_Extrait de texte_:

§ §

Au bout de quelques heures le premier groupe mobile de vote à domicile part, car 5 personnes très âgées ou handicapées désirent voter à la maison. Julia accompagne le groupe. On nous montre un registre contenant les noms (de nouveau je pense que c’est un bon signe, ce n’est pas une liste préparée par les services sociaux), je marque le dernier nom de famille. Après une heure, le groupe est de retour. Julia me dit que tout s’est bien passé, les cinq personnes ont voté. La commission électorale prépare un procès verbal du groupe mobile et nous le montre, ainsi que le registre. Le nom que j’avais noté est toujours en dernier, personne n’a été rajouté. Le moral est très bon.
Soudain, plusieurs personnes d’arrondissements extérieurs au nôtre entrent pour voter, il y a même une file d’attente. Ils ne sont pas domiciliés dans les alentours de l’école et par conséquent ne peuvent normalement pas voter ici. Par contre, ils ont des cartes de vote spéciales leur permettant de voter ailleurs que sur leur local de domicile. On se fait des soucis, on regarde par-dessus de leurs épaules, on jette un coup d’œil sur leurs cartes de vote et leurs pièces d’identité, on contrôle qu’ils rendent bien leur carte de vote au membre de la commission électorale qui leur donne des bulletins. Lors du scrutin parlementaire, les administrations des villes ont arrangé une sorte de vote organisé, que les observateurs ont appelé « carrousel » : plusieurs personnes munies de carte de vote permettant de voter à l’extérieur de leur local de domicile, sont emmenées en bus dans un local où ils votent pour le candidat du pouvoir. Ensuite leur carte ne leur est pas retirée. Ces personnes se remettent en route et votent de la même manière sur un autre local, etc. Ainsi un groupe de cinquante personnes peut voter une quinzaine de fois.
Quand même cela ne ressemble pas beaucoup à un « carrousel ». Les cartes de vote sont retirées, les noms sur les cartes et les pièces d’identité correspondent. Tout semble être en ordre. Au cas où, je sors de l’école vérifier qu’il n’y a pas ni autocar, ni minibus qui aurait pu emmener toutes ces personnes en même temps. Ce n’est pas le cas.
Une amie à moi et ses parents viennent voter dans le local de vote 1106, voisin du nôtre, dans la même école. On échange quelques plaisanteries. La maman de l’amie me dit : «Je suis venue voter uniquement pour que mon bulletin ne soit pas volé et utilisé au profit de Poutine». J’abonde dans son sens et me réjouis du fait que l’attitude d’indifférence politique semble disparaître dans la société. Naïve que je suis !

§ §

_Consignes à suivre_:
• A. Recopiez à l'identique le passage de l'extrait qui va de "Quand même cela" jusqu'à "pas le cas.".
• B. Répondez brièvement aux questions suivantes à partir de l'extrait :
(i) Combien de personnes ont voté grâce au groupe mobile de vote à domicile ?
(ii) Combien de fois un groupe de cinquante personnes peut-il voter selon le système du « carrousel » ?
(iii) Quel est le numéro du local de vote où l'amie et ses parents viennent voter ?

§ §

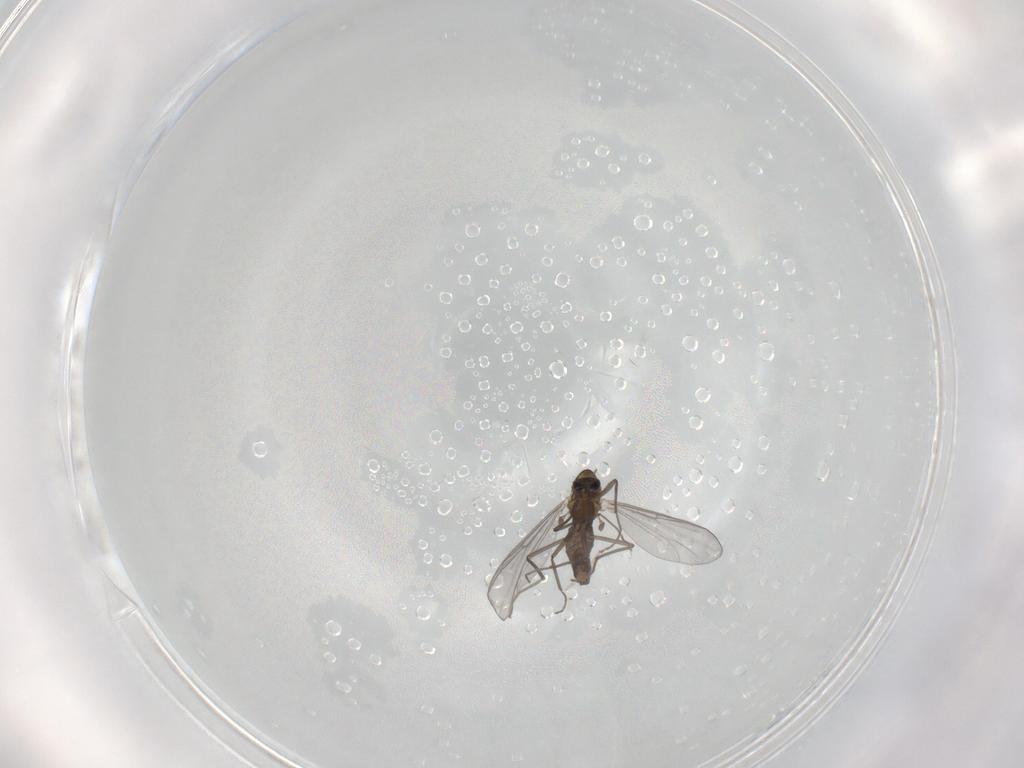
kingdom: Animalia
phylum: Arthropoda
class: Insecta
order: Diptera
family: Chironomidae
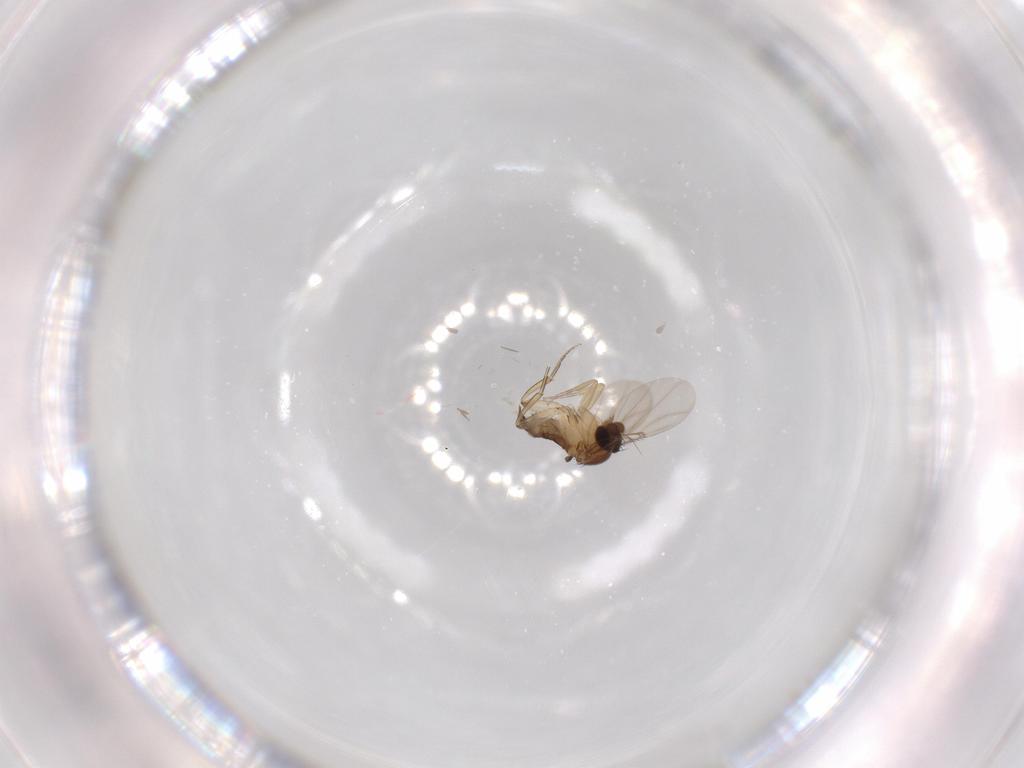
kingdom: Animalia
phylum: Arthropoda
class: Insecta
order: Diptera
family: Phoridae
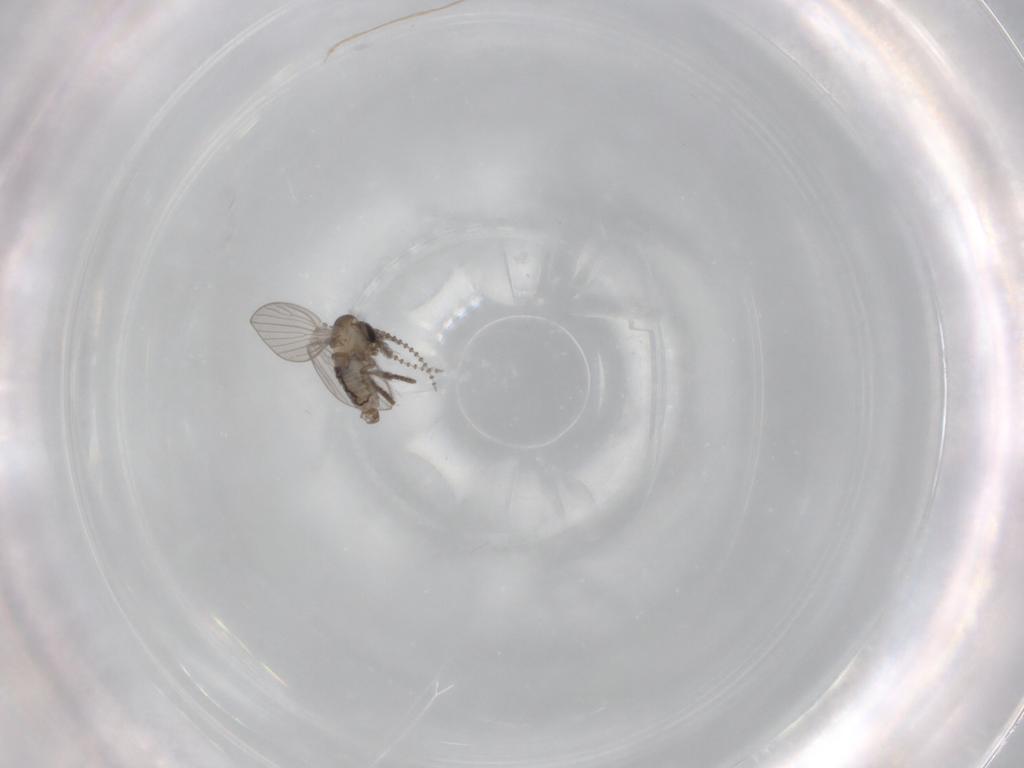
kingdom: Animalia
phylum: Arthropoda
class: Insecta
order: Diptera
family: Psychodidae
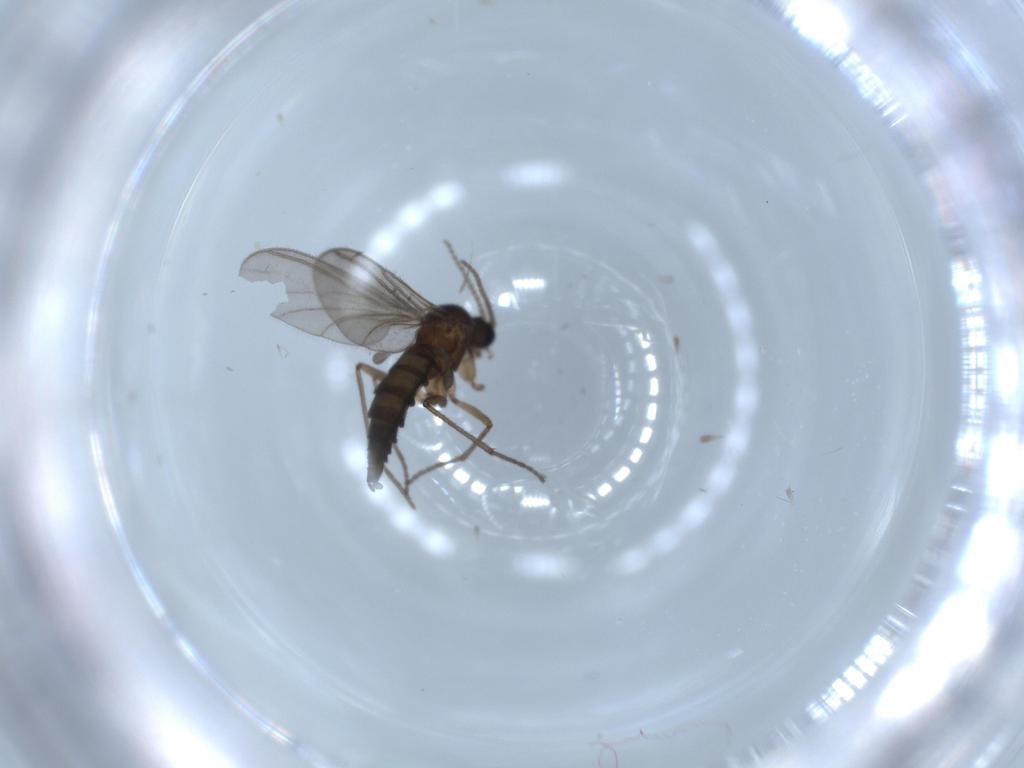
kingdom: Animalia
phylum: Arthropoda
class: Insecta
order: Diptera
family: Sciaridae
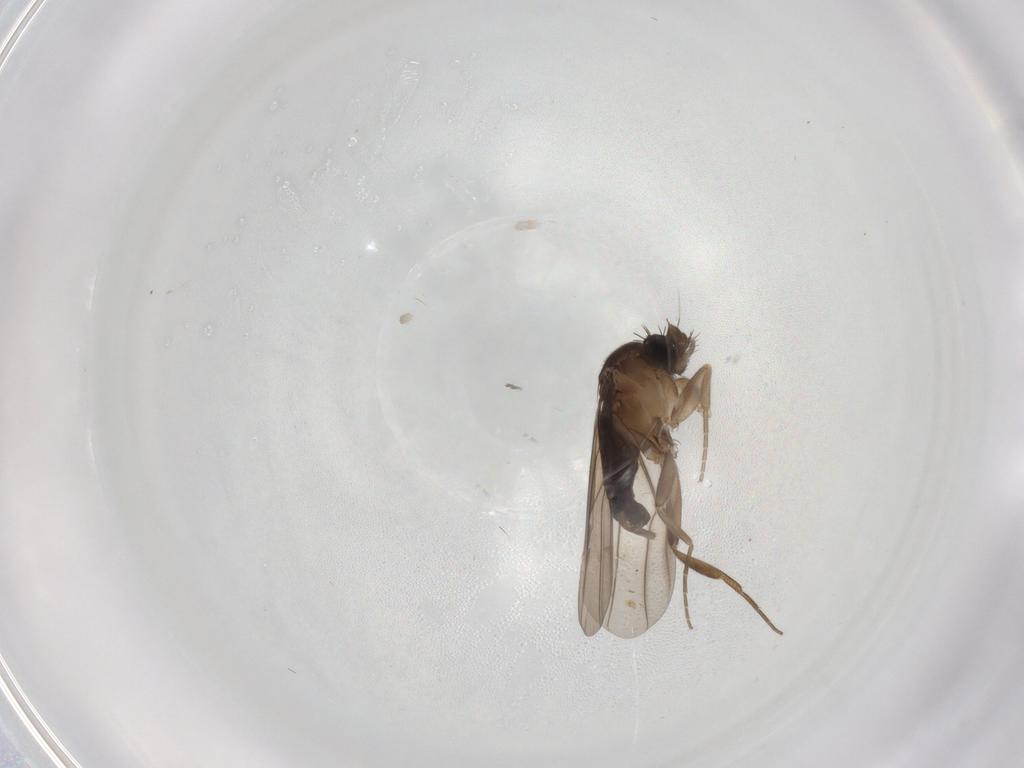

§ §

_Réponses par consigne_:
• A.
Quand même cela ne ressemble pas beaucoup à un « carrousel ». Les cartes de vote sont retirées, les noms sur les cartes et les pièces d’identité correspondent. Tout semble être en ordre. Au cas où, je sors de l’école vérifier qu’il n’y a pas ni autocar, ni minibus qui aurait pu emmener toutes ces personnes en même temps. Ce n’est pas le cas.

• B.
(i) Cinq personnes.
(ii) Une quinzaine de fois.
(iii) Le local de vote 1106.